▸ Task to complete
Reproduce verbatim the lines of the material below, starting at the line with "Figure 5. Photograph" and ending at the line with "Table 2. Sources", both inclusive; skip the rest.

▸ Data for review
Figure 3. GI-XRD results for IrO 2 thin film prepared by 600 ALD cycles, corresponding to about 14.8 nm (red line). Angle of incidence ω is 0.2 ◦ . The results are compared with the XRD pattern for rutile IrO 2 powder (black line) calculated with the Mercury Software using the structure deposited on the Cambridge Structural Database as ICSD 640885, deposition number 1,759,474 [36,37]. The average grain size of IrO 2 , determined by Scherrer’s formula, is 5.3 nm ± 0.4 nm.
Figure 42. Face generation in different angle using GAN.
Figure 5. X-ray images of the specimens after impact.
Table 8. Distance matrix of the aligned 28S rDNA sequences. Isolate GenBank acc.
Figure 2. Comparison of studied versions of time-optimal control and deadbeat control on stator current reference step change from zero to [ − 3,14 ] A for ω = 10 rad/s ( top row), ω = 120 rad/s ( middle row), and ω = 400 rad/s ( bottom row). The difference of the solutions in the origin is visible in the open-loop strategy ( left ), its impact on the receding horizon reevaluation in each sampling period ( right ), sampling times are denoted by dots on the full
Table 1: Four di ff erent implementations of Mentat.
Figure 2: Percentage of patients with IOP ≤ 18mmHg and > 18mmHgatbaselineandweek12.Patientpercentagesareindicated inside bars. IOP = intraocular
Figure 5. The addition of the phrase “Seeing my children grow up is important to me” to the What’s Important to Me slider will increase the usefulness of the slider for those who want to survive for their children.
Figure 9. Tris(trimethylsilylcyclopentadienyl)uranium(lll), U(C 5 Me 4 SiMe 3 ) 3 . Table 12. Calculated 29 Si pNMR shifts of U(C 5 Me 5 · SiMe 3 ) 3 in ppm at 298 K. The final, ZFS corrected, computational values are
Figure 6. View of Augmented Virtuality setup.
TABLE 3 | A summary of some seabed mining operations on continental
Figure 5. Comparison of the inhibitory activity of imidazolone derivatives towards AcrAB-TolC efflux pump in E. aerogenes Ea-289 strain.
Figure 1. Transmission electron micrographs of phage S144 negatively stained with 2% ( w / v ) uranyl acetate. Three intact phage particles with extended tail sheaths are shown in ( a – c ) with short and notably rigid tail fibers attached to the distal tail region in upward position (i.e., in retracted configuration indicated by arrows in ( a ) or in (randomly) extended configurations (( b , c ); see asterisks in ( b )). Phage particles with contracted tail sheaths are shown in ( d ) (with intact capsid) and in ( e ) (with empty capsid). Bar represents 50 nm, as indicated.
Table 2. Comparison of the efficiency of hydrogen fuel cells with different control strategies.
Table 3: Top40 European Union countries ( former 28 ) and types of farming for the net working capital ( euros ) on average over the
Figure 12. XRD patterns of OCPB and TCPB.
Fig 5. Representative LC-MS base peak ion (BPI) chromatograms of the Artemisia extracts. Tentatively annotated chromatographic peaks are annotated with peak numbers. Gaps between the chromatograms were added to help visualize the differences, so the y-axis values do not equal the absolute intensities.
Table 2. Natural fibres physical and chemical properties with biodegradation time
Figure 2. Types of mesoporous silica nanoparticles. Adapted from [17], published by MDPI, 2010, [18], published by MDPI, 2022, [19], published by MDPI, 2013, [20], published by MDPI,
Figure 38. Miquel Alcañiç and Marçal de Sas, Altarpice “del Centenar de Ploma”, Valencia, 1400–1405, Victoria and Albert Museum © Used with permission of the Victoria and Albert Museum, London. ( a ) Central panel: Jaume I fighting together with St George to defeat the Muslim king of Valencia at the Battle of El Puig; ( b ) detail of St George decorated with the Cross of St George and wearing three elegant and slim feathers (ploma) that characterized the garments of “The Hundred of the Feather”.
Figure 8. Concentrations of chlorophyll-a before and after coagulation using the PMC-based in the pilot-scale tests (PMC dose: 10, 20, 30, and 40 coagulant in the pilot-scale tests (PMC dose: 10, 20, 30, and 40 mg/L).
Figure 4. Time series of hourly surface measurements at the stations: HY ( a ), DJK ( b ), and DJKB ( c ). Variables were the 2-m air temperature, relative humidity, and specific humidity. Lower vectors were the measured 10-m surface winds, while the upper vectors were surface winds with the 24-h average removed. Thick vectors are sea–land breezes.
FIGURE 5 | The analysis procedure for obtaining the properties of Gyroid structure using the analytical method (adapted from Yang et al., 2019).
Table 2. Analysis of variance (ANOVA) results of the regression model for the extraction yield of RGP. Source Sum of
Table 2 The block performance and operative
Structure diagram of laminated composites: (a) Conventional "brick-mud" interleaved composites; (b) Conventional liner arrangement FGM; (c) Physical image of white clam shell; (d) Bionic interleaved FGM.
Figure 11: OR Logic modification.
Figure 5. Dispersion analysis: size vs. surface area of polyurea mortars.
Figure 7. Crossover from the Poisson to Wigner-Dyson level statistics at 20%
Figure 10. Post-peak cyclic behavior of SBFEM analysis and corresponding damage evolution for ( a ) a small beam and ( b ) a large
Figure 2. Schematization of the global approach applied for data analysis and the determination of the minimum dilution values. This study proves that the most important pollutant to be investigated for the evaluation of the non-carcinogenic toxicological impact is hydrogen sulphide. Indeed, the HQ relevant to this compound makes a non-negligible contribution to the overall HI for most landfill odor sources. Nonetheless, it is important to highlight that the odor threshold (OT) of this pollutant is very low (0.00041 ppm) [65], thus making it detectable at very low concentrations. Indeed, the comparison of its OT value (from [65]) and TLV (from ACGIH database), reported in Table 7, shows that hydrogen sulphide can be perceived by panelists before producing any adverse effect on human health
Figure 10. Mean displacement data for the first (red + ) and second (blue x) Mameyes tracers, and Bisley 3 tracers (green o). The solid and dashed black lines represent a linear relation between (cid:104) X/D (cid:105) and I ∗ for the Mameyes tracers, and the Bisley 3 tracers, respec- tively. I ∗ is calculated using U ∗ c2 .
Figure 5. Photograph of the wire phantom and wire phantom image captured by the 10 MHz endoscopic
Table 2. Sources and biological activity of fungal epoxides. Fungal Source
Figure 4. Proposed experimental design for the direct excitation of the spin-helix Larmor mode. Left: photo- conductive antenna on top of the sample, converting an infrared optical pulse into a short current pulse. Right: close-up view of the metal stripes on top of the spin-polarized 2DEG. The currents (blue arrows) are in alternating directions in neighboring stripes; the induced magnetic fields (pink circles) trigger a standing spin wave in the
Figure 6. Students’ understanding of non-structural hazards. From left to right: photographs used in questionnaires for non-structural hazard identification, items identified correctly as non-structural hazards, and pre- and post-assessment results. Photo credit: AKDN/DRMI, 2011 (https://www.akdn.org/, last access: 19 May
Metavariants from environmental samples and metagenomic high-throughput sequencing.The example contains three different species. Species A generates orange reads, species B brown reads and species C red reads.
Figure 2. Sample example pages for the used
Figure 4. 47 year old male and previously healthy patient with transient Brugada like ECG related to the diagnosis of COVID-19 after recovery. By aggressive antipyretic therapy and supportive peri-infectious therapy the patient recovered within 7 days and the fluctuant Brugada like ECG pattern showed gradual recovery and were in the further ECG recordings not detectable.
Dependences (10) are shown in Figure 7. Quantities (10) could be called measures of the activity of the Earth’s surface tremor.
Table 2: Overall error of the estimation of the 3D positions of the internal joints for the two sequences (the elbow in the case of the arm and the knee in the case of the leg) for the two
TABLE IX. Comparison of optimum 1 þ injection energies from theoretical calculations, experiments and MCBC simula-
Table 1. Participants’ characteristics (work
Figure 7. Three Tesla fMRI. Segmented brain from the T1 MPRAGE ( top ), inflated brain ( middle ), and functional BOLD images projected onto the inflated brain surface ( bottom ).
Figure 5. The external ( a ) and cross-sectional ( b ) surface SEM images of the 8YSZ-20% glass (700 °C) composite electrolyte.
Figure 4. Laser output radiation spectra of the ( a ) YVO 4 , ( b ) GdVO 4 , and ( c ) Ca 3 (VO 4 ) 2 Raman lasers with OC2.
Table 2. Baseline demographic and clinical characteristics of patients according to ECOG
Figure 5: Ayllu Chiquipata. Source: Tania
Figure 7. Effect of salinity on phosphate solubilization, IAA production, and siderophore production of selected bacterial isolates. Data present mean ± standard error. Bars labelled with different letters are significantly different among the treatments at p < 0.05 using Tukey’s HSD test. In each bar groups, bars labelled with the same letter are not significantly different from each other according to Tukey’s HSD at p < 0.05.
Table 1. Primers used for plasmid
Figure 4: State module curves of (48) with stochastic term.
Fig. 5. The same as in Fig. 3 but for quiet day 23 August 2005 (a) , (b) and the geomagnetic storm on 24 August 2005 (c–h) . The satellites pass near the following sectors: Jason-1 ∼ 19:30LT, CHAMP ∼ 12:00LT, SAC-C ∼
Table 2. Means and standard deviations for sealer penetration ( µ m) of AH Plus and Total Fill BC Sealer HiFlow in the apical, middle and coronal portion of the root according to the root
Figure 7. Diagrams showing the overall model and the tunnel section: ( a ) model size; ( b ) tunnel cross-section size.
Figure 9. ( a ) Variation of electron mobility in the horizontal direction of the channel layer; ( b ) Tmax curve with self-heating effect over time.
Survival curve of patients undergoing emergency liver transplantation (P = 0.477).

▸ Result
Figure 5. Photograph of the wire phantom and wire phantom image captured by the 10 MHz endoscopic
Table 2. Sources and biological activity of fungal epoxides. Fungal Source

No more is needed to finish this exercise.